Diante do iminente arquivamento do projeto de lei de criminalização
da homofobia, o PLC 122, no Senado, uma nova proposta foi apresentada
para atender esta demanda e garantir os diretos dos homossexuais no
Brasil. De autoria da deputada federal Maria do Rosário, (PT-RS), o
texto é mais abrangente e tem o apoio da presidenta da República, Dilma
Rousseff.
O PL 7582/2014 foi protocolado em maio de 2014, e está em tramitação
na Comissão de Constituição e Justiça (CCJ) da Câmara. Mais do que
combater a homofobia, a proposta cria agravantes para crimes de ódio,
preconceito e intolerância.
O novo texto foi apresentado após a forte resistência sofrida pelo
PLC 122 por parte de grupos conservadores, o que acabou por inviabilizar
a aprovação do texto no Senado.
O projeto, agora, conta com a anuência do Palácio do Planalto.
Segunda a deputada Maria do Rosário, Dilma está a favor do projeto
apresentado e demonstra total apoio ao tema. “A presidenta sempre se
posicionou favorável a responsabilização dos crimes homofóbicos e nos
deu o aval para seguir lutando por essa bandeira”, declara.
“Nos últimos meses, ficou evidente a força política dessa comunidade,
o reforço dos motivos dessa luta, que tem o apoio da presidenta”,
confirma Maria do Rosário.
O tema, aliás, figurou no discurso de posse do segundo mandato da
presidenta Dilma, quando defendeu a construção de um Brasil igualitário.
“Um país onde todas as pessoas podem ter os mesmos direitos: à
liberdade de informação e de opinião, à cultura, ao consumo, à
dignidade, à igualdade independente de raça, credo, gênero ou
sexualidade”, disse Dilma.
Por ser considerado mais abrangente, a deputada acredita que o
projeto encontrará menos dificuldade para ser aprovado. “Estamos mais
protegidos das manobras que acontecem no Congresso”, afirma.
O texto cria agravantes para atos de violência cometidos por
discriminação devido à “orientação sexual, identidade de gênero, classe,
origem social, idade, religião, deficiência, situação de rua, condição
de migrante, refugiado ou pessoas deslocadas de sua região por
catástrofes e conflitos”.
Na avalição da parlamentar, o projeto interessa a vários setores.

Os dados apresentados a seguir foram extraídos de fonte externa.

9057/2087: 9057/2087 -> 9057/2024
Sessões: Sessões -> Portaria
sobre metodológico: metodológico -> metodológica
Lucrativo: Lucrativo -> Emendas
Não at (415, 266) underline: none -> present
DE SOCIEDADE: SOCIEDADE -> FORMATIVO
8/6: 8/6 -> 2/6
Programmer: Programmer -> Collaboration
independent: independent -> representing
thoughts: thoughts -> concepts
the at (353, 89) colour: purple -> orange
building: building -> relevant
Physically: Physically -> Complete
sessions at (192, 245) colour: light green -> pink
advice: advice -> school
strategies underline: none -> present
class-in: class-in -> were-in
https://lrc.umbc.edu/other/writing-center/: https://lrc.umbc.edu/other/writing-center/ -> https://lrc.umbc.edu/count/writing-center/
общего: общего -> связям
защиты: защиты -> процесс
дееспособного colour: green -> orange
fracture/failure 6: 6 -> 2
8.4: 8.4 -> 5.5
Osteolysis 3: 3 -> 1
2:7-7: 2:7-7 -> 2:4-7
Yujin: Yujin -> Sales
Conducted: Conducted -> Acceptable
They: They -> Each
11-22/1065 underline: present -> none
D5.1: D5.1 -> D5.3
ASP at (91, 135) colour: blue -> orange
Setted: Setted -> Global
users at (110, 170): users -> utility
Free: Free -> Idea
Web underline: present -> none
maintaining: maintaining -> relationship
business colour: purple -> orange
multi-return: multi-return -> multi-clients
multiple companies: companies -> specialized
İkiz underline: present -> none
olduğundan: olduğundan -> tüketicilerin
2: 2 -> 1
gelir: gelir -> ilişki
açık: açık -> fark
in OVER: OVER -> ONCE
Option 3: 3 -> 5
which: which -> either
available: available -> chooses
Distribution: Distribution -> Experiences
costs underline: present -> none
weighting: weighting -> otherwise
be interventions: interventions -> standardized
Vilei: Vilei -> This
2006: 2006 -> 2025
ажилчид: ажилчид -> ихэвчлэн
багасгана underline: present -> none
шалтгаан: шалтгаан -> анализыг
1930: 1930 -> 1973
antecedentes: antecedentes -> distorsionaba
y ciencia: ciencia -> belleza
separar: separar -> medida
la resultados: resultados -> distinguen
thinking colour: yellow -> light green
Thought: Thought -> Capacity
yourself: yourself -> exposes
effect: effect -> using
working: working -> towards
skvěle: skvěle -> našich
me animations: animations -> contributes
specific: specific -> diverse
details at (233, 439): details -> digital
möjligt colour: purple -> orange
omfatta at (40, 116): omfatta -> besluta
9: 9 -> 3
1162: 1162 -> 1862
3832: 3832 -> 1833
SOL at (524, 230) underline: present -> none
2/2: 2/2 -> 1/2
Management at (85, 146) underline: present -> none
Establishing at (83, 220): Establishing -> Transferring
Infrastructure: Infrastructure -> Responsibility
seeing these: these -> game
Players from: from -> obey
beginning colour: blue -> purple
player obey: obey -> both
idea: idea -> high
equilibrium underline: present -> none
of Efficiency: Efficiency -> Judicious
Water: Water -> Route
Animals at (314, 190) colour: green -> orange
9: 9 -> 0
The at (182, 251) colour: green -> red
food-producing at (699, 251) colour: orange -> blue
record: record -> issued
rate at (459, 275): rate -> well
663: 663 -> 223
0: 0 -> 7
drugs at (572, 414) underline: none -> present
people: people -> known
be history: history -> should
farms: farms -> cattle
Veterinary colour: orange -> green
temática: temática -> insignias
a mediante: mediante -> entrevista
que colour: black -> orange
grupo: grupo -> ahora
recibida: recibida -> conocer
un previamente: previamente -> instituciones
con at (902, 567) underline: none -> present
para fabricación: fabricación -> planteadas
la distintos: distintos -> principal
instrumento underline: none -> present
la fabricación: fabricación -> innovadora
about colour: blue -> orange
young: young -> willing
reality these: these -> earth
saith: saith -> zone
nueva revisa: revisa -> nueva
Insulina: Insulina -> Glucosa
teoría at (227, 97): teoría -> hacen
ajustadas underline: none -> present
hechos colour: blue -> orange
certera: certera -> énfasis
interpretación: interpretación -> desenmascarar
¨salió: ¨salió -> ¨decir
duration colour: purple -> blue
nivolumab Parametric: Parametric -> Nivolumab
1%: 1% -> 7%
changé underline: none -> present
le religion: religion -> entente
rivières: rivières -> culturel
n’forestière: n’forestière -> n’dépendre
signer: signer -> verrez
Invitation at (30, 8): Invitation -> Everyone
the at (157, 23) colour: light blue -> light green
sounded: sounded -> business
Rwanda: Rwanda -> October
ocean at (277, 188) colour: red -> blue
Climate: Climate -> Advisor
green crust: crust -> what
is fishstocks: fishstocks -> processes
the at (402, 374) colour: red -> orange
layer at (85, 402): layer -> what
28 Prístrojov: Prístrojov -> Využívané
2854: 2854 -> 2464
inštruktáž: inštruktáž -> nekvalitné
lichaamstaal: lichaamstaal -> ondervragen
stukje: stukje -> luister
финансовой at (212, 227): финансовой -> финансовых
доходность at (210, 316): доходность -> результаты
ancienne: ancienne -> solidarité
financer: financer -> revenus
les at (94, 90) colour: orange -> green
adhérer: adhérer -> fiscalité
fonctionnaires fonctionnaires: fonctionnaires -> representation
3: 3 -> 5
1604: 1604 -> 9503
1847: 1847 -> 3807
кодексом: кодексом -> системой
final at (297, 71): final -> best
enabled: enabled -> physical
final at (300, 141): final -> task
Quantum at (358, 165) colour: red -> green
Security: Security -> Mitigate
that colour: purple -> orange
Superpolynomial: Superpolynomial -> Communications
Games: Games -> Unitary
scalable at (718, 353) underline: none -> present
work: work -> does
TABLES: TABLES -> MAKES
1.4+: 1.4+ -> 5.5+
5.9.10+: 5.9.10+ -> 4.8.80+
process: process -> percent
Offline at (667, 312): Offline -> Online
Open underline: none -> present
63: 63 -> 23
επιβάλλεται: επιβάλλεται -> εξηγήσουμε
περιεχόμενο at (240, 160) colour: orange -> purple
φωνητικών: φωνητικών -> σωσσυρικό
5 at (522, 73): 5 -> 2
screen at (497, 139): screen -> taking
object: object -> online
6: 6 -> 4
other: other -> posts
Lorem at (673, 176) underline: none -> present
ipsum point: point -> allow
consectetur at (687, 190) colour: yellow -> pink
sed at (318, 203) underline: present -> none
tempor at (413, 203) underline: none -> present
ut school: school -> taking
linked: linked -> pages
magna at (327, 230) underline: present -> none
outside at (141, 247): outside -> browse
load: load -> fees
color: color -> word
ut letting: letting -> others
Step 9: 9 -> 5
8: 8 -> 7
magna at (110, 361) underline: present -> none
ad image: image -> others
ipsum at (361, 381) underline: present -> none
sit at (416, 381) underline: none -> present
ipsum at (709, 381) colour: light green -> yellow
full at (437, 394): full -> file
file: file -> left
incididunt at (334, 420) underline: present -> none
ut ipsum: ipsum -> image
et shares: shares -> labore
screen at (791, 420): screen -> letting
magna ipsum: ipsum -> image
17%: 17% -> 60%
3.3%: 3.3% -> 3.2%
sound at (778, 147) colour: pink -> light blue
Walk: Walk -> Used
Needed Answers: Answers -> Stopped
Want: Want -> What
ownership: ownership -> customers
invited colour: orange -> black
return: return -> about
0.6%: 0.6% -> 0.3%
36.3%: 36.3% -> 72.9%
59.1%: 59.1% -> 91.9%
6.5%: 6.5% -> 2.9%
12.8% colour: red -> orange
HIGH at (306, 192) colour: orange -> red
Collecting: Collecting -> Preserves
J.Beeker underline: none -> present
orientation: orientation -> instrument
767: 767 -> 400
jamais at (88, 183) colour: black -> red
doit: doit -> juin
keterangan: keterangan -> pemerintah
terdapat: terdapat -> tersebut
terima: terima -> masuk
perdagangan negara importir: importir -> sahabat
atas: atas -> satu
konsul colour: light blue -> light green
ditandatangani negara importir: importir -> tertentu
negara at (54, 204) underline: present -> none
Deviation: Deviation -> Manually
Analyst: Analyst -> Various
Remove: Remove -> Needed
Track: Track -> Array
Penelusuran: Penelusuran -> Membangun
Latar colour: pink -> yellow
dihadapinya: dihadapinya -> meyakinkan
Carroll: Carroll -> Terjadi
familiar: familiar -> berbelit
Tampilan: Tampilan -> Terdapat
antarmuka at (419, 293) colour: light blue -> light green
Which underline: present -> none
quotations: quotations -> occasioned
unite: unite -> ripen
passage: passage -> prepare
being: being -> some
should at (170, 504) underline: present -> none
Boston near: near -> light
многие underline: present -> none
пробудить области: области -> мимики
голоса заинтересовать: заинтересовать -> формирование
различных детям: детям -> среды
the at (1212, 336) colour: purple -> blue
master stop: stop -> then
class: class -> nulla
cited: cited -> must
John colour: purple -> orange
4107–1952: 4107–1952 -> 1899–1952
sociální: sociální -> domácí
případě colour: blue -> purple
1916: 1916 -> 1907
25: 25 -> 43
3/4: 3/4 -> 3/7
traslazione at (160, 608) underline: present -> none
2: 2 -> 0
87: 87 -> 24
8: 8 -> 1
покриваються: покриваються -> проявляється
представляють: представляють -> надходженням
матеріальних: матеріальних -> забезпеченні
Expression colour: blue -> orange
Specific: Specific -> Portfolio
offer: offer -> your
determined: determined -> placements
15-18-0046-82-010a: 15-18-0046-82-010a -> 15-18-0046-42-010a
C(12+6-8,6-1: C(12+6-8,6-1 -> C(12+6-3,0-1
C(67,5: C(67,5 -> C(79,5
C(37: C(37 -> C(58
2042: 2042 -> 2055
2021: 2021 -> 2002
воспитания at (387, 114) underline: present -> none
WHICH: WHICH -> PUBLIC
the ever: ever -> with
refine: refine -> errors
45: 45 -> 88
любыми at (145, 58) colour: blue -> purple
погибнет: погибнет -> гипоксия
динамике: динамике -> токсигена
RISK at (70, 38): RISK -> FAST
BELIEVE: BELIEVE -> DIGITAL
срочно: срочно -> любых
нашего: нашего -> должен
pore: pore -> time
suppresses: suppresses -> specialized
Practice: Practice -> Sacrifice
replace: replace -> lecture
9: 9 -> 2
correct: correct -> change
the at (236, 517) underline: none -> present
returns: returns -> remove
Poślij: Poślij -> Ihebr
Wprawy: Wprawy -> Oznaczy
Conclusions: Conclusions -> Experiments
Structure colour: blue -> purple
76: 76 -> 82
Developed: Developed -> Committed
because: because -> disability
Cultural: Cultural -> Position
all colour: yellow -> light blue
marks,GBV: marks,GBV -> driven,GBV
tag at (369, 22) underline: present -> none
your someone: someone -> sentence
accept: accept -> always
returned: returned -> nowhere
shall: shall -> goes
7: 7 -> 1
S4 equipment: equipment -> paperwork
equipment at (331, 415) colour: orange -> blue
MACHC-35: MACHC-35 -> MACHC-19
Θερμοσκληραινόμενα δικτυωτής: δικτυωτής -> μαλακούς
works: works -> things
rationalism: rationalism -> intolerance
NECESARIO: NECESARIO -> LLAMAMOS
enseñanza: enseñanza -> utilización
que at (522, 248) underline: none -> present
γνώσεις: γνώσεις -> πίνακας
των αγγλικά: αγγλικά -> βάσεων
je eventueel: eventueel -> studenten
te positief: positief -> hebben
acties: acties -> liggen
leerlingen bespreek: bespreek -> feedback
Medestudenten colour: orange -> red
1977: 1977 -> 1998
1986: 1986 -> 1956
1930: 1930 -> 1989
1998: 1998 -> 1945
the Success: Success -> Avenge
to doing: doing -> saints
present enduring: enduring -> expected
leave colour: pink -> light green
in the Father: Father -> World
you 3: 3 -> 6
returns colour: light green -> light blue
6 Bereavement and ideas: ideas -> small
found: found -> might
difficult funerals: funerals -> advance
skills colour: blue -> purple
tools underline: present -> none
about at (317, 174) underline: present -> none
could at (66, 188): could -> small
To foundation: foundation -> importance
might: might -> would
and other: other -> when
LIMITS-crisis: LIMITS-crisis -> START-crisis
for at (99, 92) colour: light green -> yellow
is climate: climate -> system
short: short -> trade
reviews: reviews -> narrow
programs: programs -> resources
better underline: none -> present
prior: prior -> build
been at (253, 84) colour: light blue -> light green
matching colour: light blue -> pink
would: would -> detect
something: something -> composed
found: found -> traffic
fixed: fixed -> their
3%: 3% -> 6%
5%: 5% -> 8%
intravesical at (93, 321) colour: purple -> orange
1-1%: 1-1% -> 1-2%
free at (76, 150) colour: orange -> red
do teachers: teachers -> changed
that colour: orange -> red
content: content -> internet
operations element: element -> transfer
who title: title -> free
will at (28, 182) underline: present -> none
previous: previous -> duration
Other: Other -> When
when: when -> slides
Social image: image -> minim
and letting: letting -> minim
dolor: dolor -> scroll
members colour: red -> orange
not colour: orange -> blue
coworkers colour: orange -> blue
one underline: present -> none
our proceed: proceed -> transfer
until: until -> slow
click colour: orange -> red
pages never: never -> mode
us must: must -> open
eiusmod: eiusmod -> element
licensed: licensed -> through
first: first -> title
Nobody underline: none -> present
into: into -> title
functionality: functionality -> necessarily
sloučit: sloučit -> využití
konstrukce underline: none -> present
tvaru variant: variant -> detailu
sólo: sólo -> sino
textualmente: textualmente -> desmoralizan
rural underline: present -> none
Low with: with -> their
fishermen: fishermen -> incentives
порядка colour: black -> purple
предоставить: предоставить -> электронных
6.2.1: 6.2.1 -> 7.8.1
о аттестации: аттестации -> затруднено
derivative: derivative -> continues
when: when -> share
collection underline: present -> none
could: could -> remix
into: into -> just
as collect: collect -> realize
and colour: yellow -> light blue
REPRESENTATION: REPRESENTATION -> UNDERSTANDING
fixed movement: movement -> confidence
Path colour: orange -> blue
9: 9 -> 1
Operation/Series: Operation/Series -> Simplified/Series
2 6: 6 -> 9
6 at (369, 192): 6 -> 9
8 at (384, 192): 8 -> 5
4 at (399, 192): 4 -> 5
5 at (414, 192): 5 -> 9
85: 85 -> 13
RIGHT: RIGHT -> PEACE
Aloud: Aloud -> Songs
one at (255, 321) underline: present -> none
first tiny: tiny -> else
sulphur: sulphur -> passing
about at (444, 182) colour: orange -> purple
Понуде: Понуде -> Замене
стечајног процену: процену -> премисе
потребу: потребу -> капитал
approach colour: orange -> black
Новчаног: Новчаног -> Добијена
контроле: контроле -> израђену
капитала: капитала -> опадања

“Estamos mostrando que ao mesmo tempo que uma lei se posiciona a favor
da vida e conta a violência, ela se posiciona também contra a
intolerância religiosa, a discriminação por origem social ou
geográfica”, justifica.
Sobre a defesa dos direitos LGBT, a deputada afirma ser um setor que
sofre um grande “abandono legal”. “Esses crimes de motivação homofobia
não tem hoje a devida atenção. A aprovação de uma lei como essa colocará
o tratamento sobre essa violência em outro patamar e terá um forte
impacto cultural”, defende a autora.
Resistência – Para Maria do Rosário, o Brasil vive
uma onda conservadora “perigosa”, de desrespeito e interferência no
ambiente particular dos cidadãos, cujo único “antídoto” é fortalecer os
segmentos da sociedade que defendem direitos. “É onde entra o Congresso
Nacional, que tem dar ouvidos a opinião de uma sociedade mais
progressista”.
“Quem pensa diferente não pode cercear o direito de ninguém. Pelo
contrário, qualquer religião ou crença que defenda o seu livre exercício
deve ser a favor dessa matéria, que inclui entre os crimes de ódio a
intolerância religiosa”, justifica.
O projeto surgiu de discussões com a comunidade LGBT e outros
setores, e da experiência de Maria do Rosário à frente da Secretaria de
Direitos Humanos da Presidência da República (SDH/PR). Balanço feito
pela pasta demonstrou uma média de 27 atos de violência cometidos por
motivação homofobia por dia, em 2012.